Stored data
···

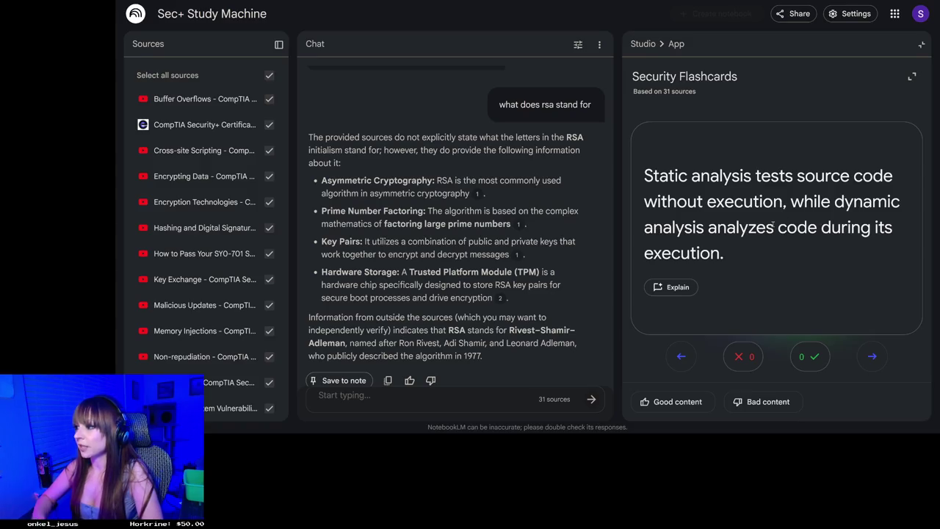
pyautogui.click(773, 228)
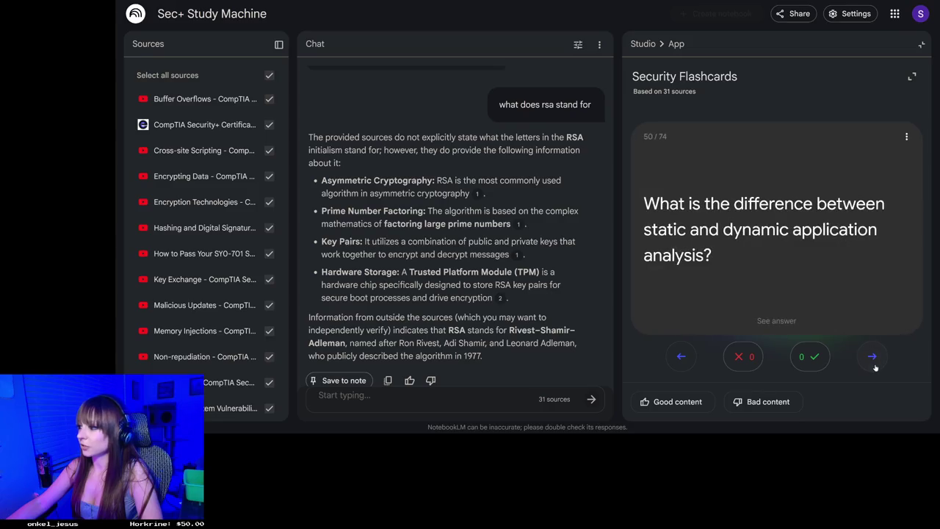
# - Advance to card 51, the graphical packet-capture tool question
pyautogui.click(872, 356)
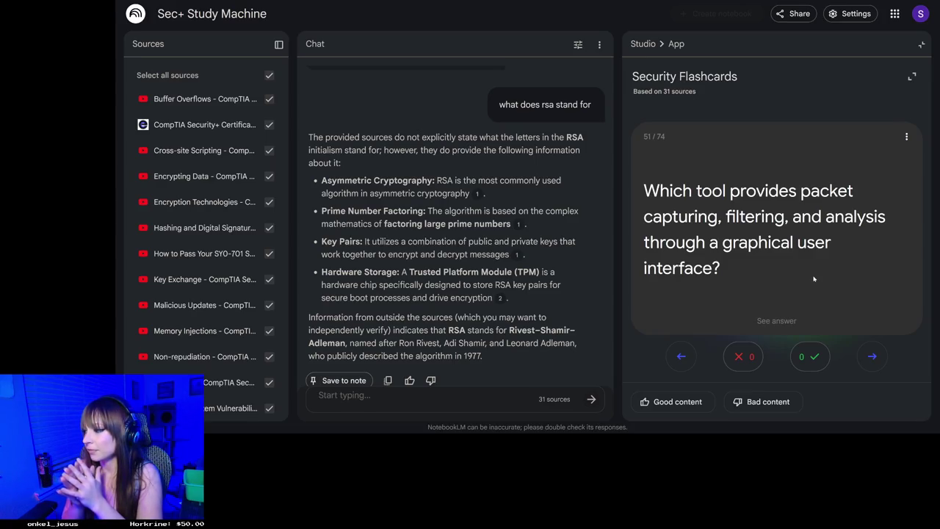
# - Confirm the packet-capture answer is Wireshark, then advance to card 52 asking what OSINT is
pyautogui.click(814, 278)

···

Brief = All of the records need to be restated word for word, but not the pictures.

Task output =
pyautogui.click(773, 228)
# - Advance to card 51, the graphical packet-capture tool question
pyautogui.click(872, 356)
# - Confirm the packet-capture answer is Wireshark, then advance to card 52 asking what OSINT is
pyautogui.click(814, 278)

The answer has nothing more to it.